» DOCUMENT SEGMENT:
☆ ☆ ☆ ☆ ☆ ☆ ☆
At last I realized I had a strong wind on my hands, that it was already Force 7, and increasing. I tried to reef the main. I had trouble to turn the handle which operates the worm and pinion gear. I did not like to use the strong arm because of the breakages of the same gear on other boats which I knew had occurred through forcing it.
I started checking the main sheet to pay off the main boom. As soon as I relieved the wind pressure on the mainsail the ship fairly shot into the night like a scalded cat. I thought that if I let all the wind out of it, I must be able to roll the boom easily. We went faster than ever.
It really was sport, exhilarating, tearing through the black night with the bow-waves boiling white in the light of Tilley hanging in the stern. I went on paying off the boom until the whole mainsail was just flat and undulating. We just went faster still. I would say we were doing 10 knots.
☆ ☆ ☆ ☆ ☆ ☆ ☆
» DATA IN THIS EXERCISE:

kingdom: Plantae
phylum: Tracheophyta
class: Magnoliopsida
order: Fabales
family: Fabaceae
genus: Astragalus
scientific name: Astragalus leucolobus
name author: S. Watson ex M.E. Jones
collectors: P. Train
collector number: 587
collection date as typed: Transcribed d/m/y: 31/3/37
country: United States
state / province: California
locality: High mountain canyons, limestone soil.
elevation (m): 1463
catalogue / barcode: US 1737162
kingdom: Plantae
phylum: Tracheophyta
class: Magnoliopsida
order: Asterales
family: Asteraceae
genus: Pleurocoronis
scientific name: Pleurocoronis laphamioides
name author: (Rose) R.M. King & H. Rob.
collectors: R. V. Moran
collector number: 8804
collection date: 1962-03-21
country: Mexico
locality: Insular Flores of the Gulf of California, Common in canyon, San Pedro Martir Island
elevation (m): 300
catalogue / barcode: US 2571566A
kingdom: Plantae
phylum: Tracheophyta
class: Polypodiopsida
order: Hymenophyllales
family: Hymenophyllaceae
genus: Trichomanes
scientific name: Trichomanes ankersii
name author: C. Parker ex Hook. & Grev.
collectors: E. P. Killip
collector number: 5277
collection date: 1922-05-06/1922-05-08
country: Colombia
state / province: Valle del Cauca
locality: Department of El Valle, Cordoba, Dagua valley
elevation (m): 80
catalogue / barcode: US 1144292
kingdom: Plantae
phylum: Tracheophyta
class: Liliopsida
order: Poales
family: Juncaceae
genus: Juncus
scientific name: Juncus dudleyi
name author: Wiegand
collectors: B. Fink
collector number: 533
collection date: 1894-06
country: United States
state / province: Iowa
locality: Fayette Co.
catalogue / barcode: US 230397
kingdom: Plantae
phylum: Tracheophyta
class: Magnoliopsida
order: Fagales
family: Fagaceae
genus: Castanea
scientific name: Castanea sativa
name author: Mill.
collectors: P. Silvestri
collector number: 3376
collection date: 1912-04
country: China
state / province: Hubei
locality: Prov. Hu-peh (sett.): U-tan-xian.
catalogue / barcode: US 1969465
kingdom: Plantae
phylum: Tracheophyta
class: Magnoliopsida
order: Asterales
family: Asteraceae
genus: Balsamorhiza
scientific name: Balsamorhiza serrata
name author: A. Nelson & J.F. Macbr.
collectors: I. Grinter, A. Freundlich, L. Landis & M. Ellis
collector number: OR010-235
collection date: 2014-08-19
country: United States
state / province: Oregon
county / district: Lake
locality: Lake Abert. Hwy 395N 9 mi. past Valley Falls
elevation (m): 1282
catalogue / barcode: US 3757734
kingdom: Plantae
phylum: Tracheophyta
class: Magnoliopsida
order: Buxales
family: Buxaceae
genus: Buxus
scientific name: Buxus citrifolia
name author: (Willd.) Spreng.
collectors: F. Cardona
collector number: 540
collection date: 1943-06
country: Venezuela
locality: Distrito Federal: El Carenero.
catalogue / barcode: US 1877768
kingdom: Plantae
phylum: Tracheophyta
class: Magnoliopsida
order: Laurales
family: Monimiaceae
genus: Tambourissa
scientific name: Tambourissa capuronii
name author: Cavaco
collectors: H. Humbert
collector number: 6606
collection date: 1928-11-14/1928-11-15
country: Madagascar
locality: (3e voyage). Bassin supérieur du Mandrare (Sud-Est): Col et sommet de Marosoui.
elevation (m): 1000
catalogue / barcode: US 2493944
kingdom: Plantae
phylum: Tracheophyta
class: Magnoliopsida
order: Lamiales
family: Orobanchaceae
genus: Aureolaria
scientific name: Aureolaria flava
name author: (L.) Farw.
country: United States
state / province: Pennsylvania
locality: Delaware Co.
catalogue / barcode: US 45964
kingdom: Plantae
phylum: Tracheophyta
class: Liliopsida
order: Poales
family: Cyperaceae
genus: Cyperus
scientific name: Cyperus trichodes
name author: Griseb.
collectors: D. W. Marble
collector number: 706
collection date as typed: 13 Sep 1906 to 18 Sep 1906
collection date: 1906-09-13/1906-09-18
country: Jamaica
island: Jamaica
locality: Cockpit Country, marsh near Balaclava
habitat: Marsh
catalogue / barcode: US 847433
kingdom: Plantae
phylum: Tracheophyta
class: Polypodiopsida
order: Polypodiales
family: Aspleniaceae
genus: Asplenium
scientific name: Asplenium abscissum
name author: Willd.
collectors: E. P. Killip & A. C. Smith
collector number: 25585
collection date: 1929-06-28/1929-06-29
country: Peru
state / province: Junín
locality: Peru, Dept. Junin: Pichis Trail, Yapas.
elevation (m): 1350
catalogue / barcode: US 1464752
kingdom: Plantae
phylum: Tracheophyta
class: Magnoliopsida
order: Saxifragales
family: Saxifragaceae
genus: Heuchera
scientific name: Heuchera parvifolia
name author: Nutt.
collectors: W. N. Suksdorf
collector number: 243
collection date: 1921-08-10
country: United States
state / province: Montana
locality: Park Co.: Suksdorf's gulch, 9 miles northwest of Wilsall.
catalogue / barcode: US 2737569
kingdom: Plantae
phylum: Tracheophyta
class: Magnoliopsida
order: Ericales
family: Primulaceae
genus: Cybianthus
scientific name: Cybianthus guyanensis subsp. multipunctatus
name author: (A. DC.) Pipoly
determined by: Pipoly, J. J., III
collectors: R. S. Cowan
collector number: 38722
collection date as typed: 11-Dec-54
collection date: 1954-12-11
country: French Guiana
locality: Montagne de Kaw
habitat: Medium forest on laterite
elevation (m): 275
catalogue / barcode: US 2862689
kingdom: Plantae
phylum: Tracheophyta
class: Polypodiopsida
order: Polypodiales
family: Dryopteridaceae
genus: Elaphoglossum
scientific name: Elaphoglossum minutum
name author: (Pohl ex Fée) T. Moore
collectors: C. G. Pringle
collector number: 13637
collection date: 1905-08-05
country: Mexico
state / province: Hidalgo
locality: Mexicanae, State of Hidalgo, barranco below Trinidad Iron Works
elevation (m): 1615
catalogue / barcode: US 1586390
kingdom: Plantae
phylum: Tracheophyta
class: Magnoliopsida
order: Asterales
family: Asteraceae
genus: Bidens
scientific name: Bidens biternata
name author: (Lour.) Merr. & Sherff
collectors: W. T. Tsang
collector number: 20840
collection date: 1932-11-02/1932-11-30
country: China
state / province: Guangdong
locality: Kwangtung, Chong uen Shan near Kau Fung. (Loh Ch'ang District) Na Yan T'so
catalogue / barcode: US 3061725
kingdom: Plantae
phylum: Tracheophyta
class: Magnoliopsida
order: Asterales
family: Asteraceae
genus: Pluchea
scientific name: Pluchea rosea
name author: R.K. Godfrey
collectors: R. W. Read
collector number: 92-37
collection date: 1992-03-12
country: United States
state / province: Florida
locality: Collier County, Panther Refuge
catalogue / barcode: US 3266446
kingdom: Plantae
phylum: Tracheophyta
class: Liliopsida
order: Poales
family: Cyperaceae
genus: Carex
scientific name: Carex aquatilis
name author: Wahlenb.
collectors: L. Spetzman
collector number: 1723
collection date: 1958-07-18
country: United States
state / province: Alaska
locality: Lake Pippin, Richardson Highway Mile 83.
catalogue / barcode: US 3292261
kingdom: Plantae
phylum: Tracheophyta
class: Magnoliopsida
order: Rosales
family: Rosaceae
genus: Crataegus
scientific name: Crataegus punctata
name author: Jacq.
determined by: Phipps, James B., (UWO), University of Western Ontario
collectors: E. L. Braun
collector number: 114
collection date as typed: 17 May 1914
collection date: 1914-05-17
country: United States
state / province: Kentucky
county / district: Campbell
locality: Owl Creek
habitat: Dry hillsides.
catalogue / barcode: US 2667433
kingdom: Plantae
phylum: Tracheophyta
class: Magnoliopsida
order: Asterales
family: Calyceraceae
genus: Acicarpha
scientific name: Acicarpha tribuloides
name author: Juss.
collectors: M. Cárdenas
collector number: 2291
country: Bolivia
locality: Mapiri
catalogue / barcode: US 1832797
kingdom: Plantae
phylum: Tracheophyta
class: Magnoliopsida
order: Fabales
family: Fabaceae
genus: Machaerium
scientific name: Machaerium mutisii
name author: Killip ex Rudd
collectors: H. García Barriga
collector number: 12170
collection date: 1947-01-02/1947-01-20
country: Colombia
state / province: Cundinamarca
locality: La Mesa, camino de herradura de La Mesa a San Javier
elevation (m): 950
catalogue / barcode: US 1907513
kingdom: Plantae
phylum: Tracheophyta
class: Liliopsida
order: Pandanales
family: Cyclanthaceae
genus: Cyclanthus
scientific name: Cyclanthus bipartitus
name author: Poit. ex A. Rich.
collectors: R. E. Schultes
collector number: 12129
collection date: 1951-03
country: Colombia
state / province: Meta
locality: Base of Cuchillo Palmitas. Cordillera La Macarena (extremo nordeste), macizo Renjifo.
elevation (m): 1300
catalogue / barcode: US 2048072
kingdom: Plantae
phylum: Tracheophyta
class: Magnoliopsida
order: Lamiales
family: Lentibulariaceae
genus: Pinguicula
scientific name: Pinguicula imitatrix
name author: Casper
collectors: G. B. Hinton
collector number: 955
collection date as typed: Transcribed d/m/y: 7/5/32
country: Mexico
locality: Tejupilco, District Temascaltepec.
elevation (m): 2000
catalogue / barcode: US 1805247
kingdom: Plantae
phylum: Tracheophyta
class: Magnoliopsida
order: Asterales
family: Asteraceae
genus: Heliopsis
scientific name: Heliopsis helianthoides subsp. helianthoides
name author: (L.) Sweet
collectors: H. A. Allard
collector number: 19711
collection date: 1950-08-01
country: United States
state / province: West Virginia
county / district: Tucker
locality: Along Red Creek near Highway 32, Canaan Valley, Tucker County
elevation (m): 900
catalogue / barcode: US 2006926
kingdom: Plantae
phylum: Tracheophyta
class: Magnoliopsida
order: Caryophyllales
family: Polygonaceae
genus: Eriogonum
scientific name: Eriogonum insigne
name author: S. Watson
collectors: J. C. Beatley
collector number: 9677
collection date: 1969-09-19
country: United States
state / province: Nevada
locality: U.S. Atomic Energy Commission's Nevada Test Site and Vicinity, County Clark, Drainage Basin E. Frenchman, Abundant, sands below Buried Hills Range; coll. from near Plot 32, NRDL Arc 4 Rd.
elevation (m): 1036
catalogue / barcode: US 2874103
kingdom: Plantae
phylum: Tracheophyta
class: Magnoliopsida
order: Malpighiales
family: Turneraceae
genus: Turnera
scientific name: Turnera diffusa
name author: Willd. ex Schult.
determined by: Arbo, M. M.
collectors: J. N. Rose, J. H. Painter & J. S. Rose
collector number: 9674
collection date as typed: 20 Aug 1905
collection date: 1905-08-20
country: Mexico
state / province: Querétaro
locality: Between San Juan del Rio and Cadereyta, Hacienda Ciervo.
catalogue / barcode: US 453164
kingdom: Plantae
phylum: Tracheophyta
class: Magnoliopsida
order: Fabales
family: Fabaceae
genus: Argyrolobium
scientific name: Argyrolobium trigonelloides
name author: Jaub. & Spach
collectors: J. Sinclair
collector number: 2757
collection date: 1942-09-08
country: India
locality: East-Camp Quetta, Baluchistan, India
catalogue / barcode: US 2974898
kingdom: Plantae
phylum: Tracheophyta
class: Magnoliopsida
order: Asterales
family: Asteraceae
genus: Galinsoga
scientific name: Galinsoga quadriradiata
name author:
☆ ☆ ☆ ☆ ☆ ☆ ☆
» REQUIREMENTS:
1: Please answer these from the sailing passage:
(a) What force had the wind already reached?
(b) What was hanging in the stern?
(c) What speed does the narrator estimate the boat was making?
2: Reproduce the records from the line with "family: Orobanchaceae" to the line with "habitat: Marsh", including both of those lines.

» TASK ANSWERS:
1:
(a) Force 7
(b) Tilley
(c) 10 knots

2:
family: Orobanchaceae
genus: Aureolaria
scientific name: Aureolaria flava
name author: (L.) Farw.
country: United States
state / province: Pennsylvania
locality: Delaware Co.
catalogue / barcode: US 45964
kingdom: Plantae
phylum: Tracheophyta
class: Liliopsida
order: Poales
family: Cyperaceae
genus: Cyperus
scientific name: Cyperus trichodes
name author: Griseb.
collectors: D. W. Marble
collector number: 706
collection date as typed: 13 Sep 1906 to 18 Sep 1906
collection date: 1906-09-13/1906-09-18
country: Jamaica
island: Jamaica
locality: Cockpit Country, marsh near Balaclava
habitat: Marsh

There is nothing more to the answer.